Lehigh helped out. They made food and brought it over to Clewell. [Sodexo] brought in a chef from George Mason to help out. Our chefs are now back; they tested negative after the short quarantine period, so we’re back up to full speed. One of the advantages we have of being with a large organization like Sodexo is that they were able to pull resources from other areas like Lehigh, the Bethlehem School District, and all the way down to George Mason to help us out. That doesn’t mean it wasn’t without hiccups. Those are new people to our campus; they don’t know how our campus works in the same way that our chefs do, so I appreciate everybody’s patience with it.

It was really done out of the best nature of our staff. There was the horrible snowstorm, and the chef thought that he would help out and get the people to come in by taking his SUV and picking them up. Everybody was masked up, but there was an exposure because they were sitting in close quarters. Fortunately, it wasn’t a transmission, but there was an exposure, so we had to follow all the guidelines.

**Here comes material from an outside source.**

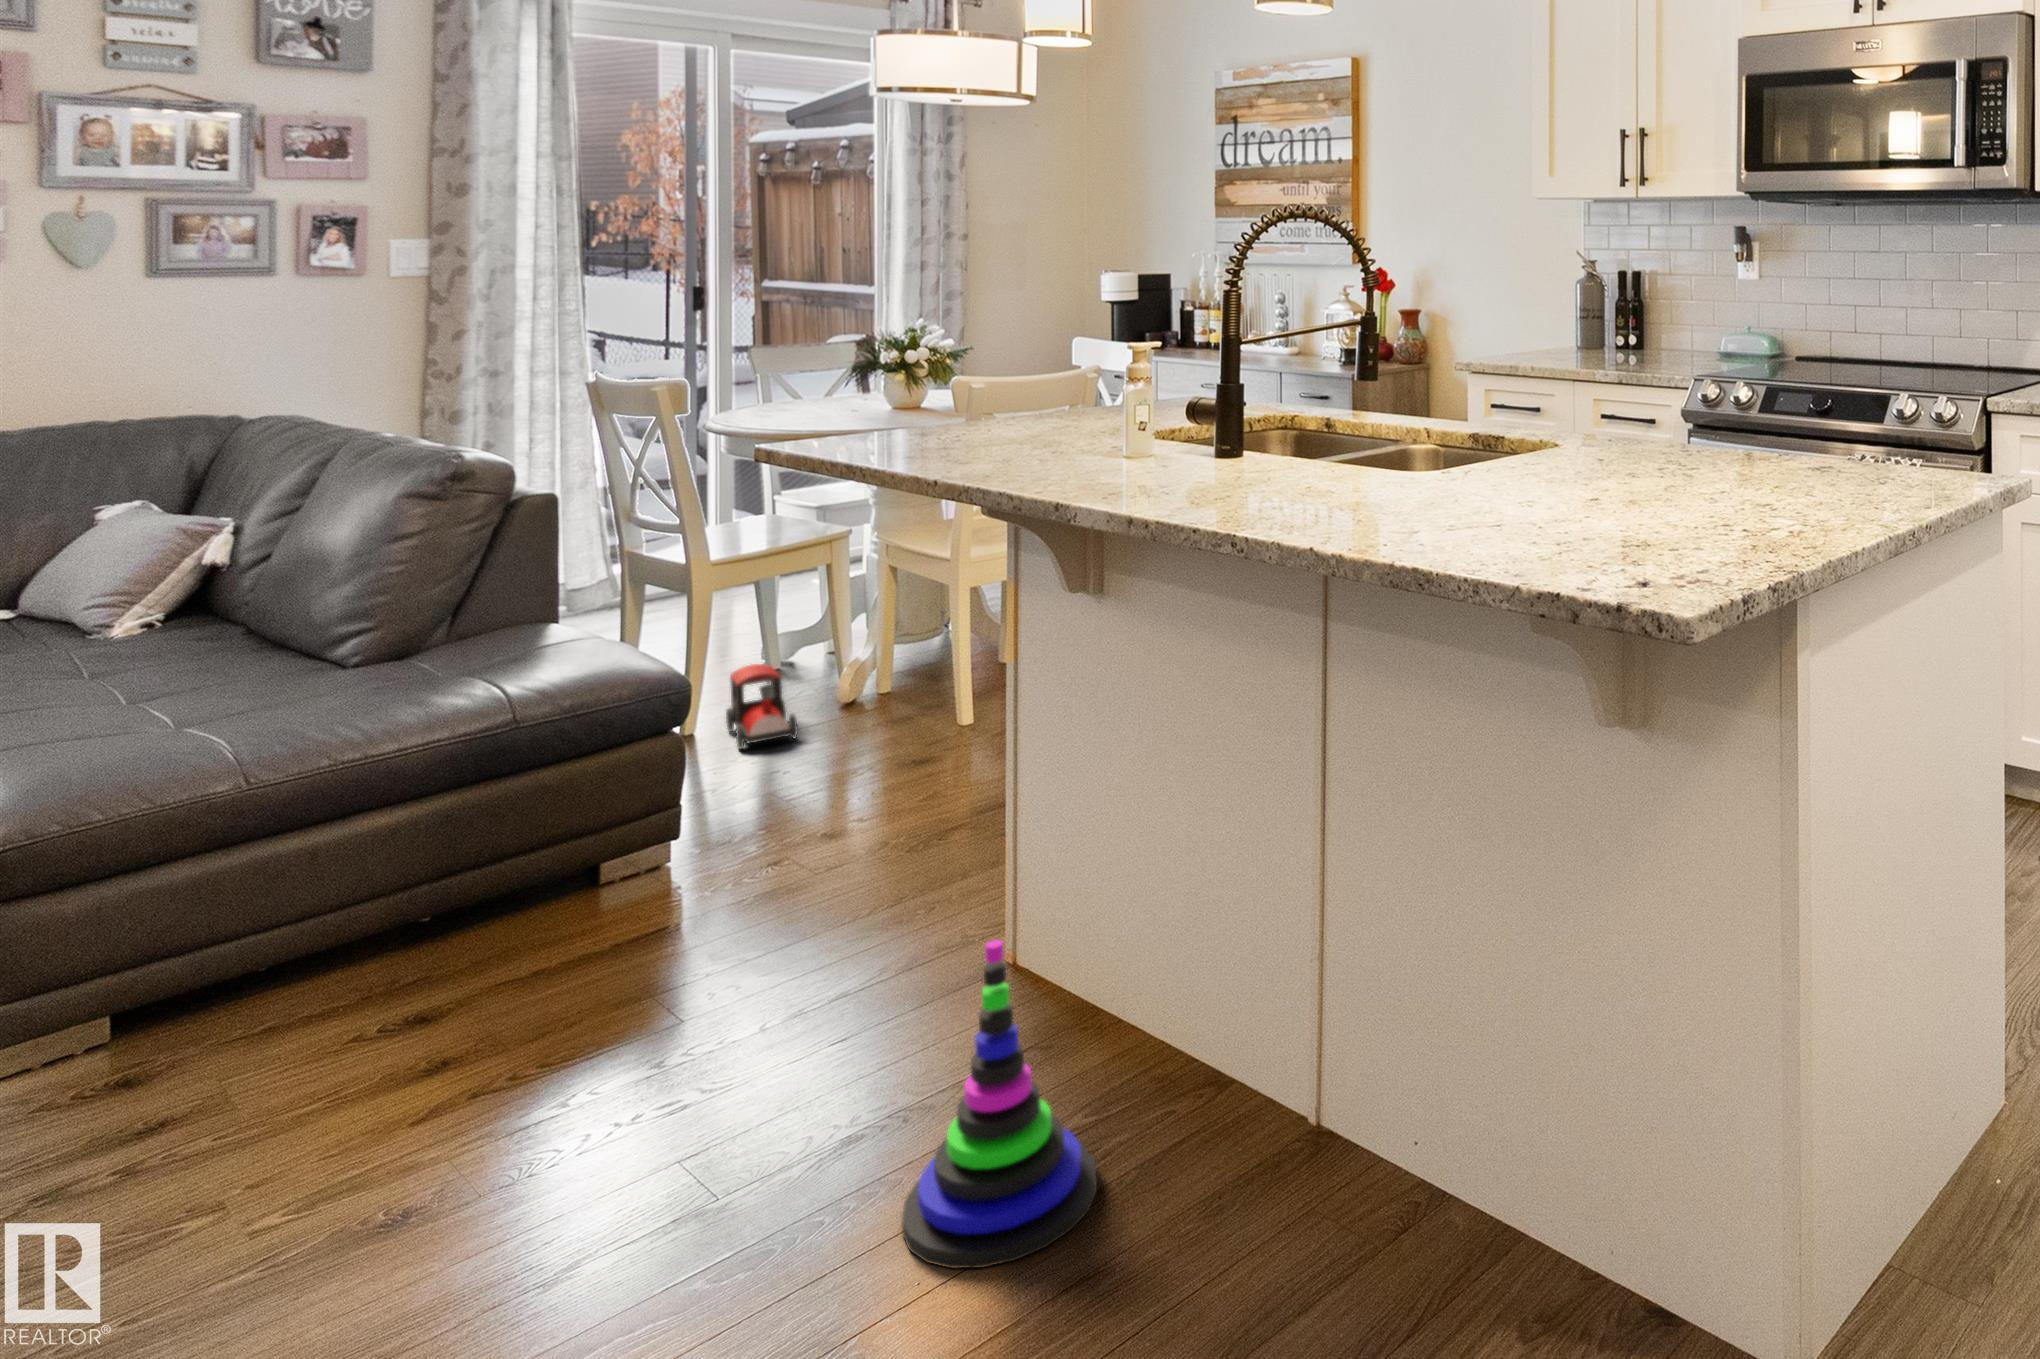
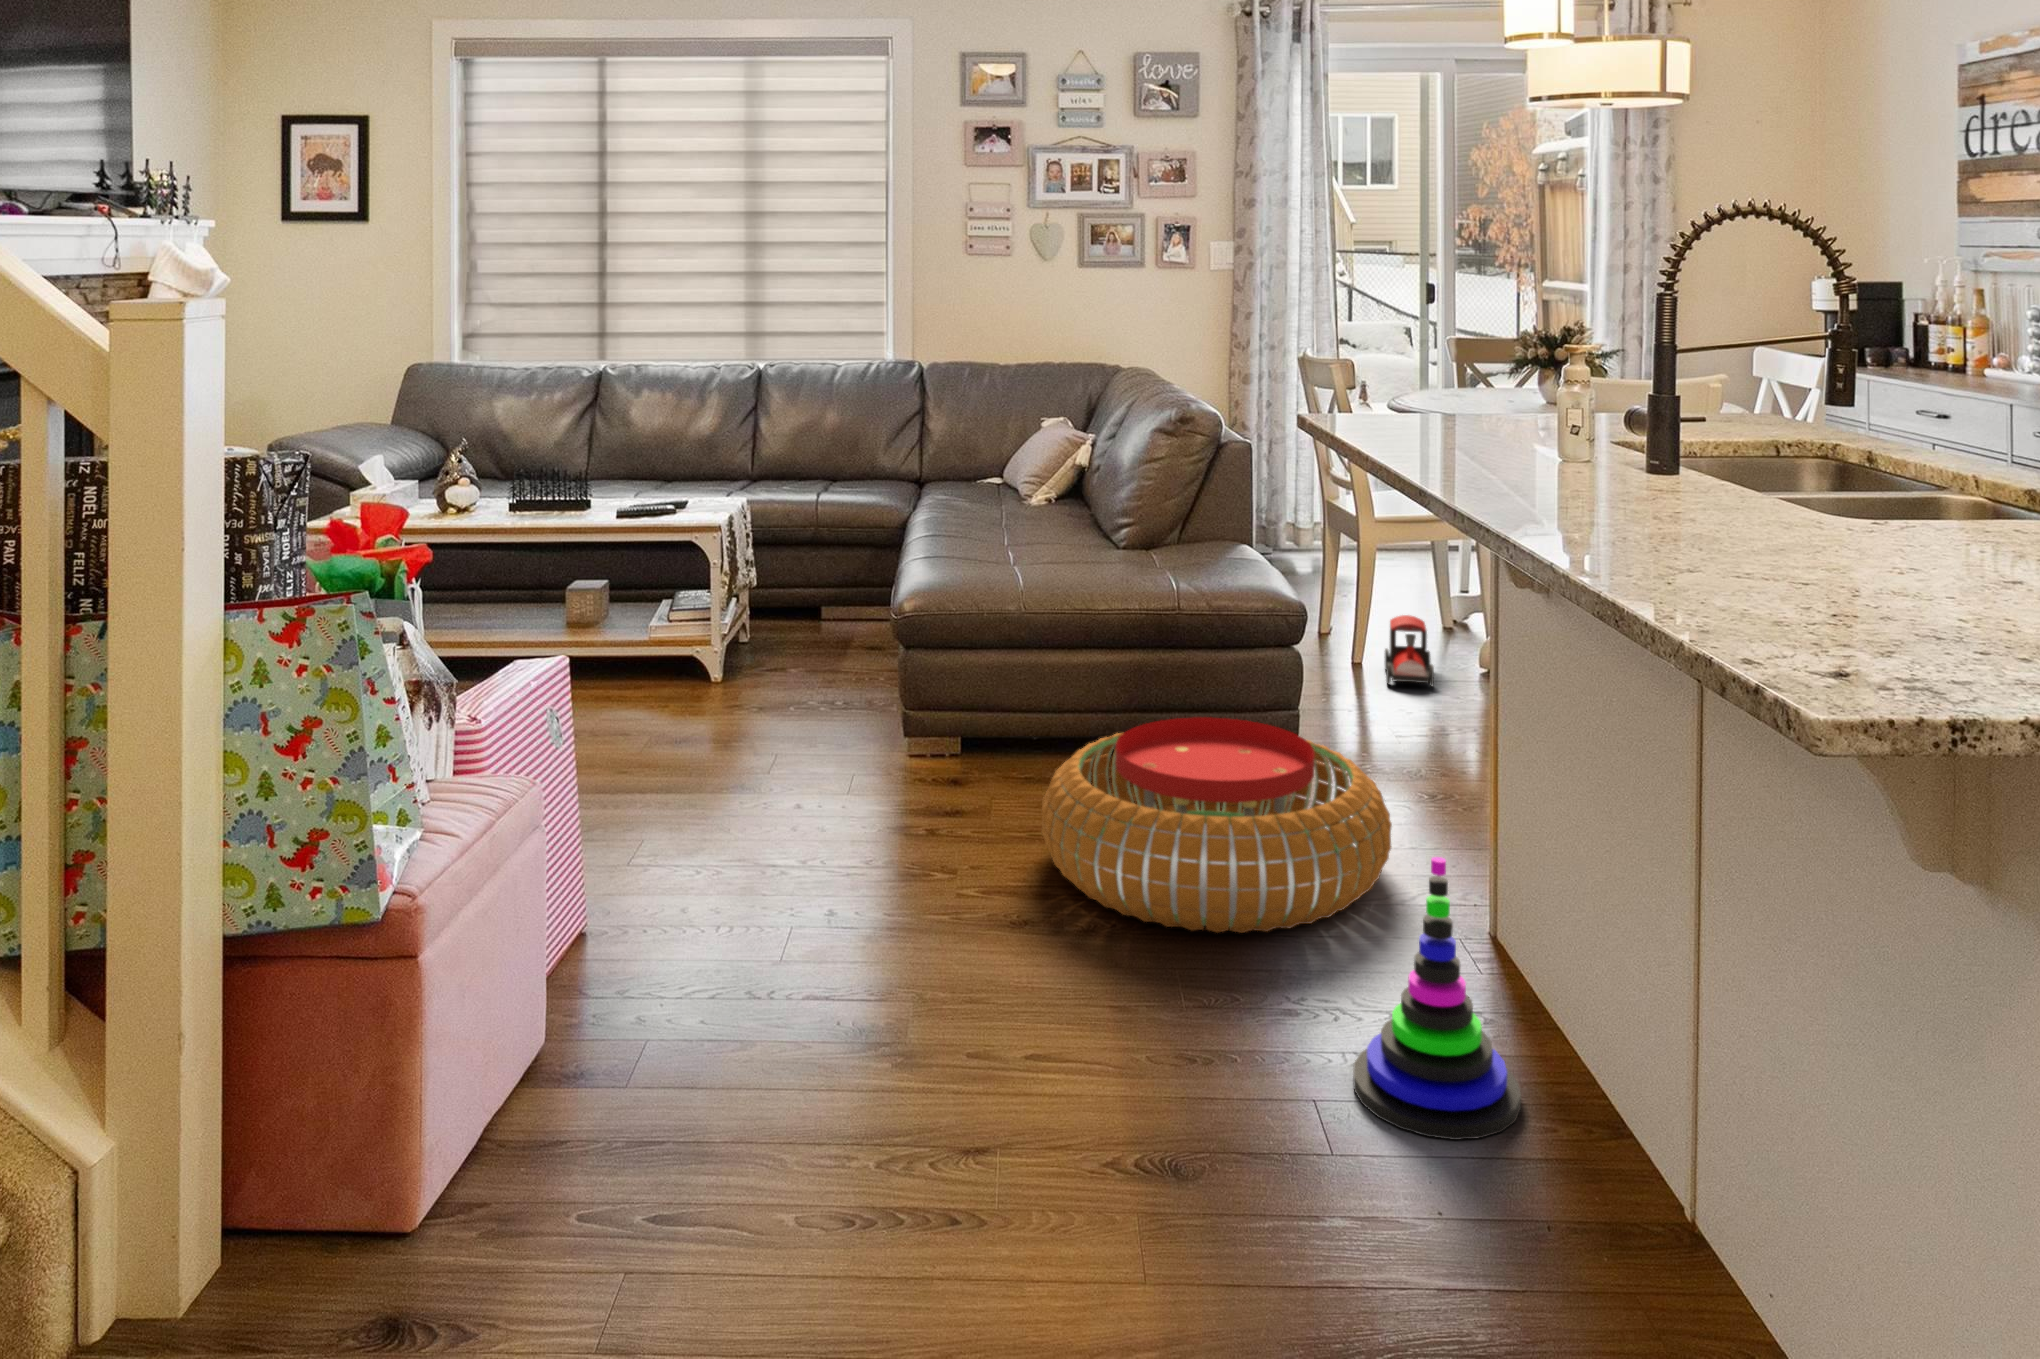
pouf: none [302,846,849,1174] -> present [1042,717,1392,933]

I appreciate all the students understanding this, because food is one of the things that hurts the campus the most when it has a hiccup. But it was all done out of trying to help each other. But we had to quarantine our chefs to be on the safe side. Taking care of one another is a Moravian tradition, though, so I’m glad it was done.

How have you personally been handling the pandemic? What have you been doing to keep busy these days?

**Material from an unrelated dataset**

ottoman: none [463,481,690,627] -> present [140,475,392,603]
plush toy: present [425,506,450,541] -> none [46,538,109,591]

Well, I’ve been struggling like anyone else. I’ve been reading a lot of books. I read a lot of books on anti-racism and Jill Lepore’s book on American history “These Truths.” I read “Caste” [by Isabel Wilkerson] over the break. I’ve done a lot of reading and I’ve tried to be good about working out. Like anyone else, it’s hard when you’re living at your home most of the time even though my home is on campus. 

I’m happy to see students back, but I will tell you: the things that give me energy, which is hanging out with you guys, have not been there because you’ve not been here. We haven’t been able to play sports, I haven’t been able to go to music concerts; we didn’t even do Vespers. All the things that give me energy have been taken away just like they have been for you. So we struggle to remain energetic and positive and get through this. No different from anybody else. 

I’m glad to see us back and playing sports, I’m glad to see students back at the HUB and on campus and clubs and activities happening, and more of that will be happening. Graduation, hopefully, on MAC field this year—all those things really make my job worthwhile. Not having you guys around is a drag, so I’m glad you’re all back. 

But I think like everybody else—I have young children. My daughter had been in hybrid school and juggling that—juggling her learning geometry for me and doing all that kind of stuff remains a challenge as it is for all of you.

You know, it’s funny because my area of expertise is epidemic diseases. I do scholarship on the bubonic plague and other epidemic diseases. I preferred remaining a scholar of one, not living through one.